Military technology--old and new--on Morris Island

A carronade on a land based mount.

The fighting on Morris Island in July 1863 saw the collision of military technology that was hopelessly out-of-date and the most cutting edge. Among the more obsolete weapons employed in the American Civil War was the carronade. The carronade was a short-barreled smooth-bore cannon designed to throw hollow iron cannon balls at low velocity over a short range. The hollow iron balls had a greater exterior surface, and before the advent of explosive shells, carronades were among the most destructive of naval weapons, and were known colloquially as "smashers." After the introduction of explosive shells, carronades were hopelessly obsolete.

The handful that survived in 1861 were in storage, and the Confederacy captured a supply of these weapons at Gosport Navy Yard. In a world of rifled guns that fired explosive shells, the carronade was useless as a naval weapon. Lacking other weapons, the Confederacy re-purposed its captured carronades as short-ranged anti-personnel weapons for the defense of fortifications. Useless against ships in the 1860's, carronades could still be used like giant shotguns to spray charges of canister against attacking troops. On the night of July 18, 1863, the Confederate fortification Battery Wagner mounted four of these weapons--three 32-pounders and one 42-pounder--and they helped to turn the beach in front of the fort into a killing ground.
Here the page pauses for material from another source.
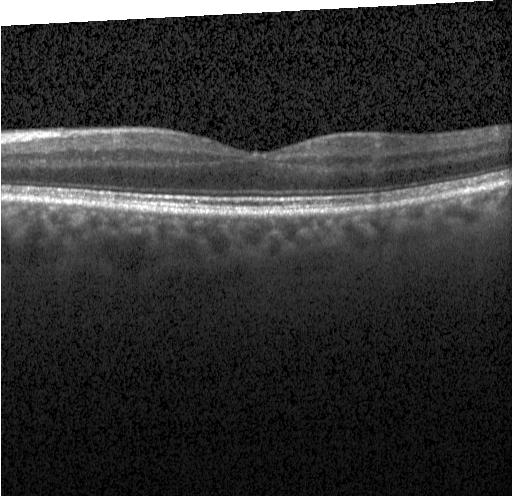

Finding: no choroidal neovascularization, no diabetic macular edema, and no drusen.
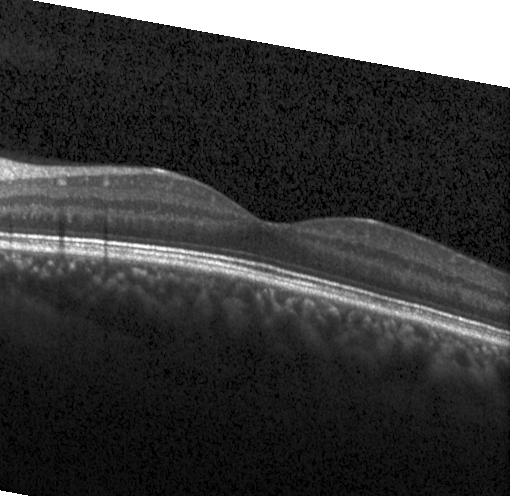 SD-OCT; Heidelberg Spectralis; through the macula; retinal OCT B-scan. Impression: no evidence of choroidal neovascularization, diabetic macular edema, or drusen.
A Billinghurst Requa Battery gun.
On the Union side at Morris Island was a weapon on the cutting edge of military technology. The Billinghurst Requa Battery gun was an early attempt at something like a machine gun. It consisted of twenty-five 58. caliber rifle barrels mounted side by side in a frame. The weapon was fed by strips of twenty-five 58. caliber rifle cartridges designed to be fired by a single percussion cap. Served by a small crew, the Billinghurst Requa Battery could achieve a rate of fire of 175 rounds a minute, placing it on a par with early machine guns. The Billinghurst Requa Battery would not play a significant role in the Second Battle of Fort Wagner, but it would be used to protect the advancing siege lines that would eventually force the surrender of Battery Wagner.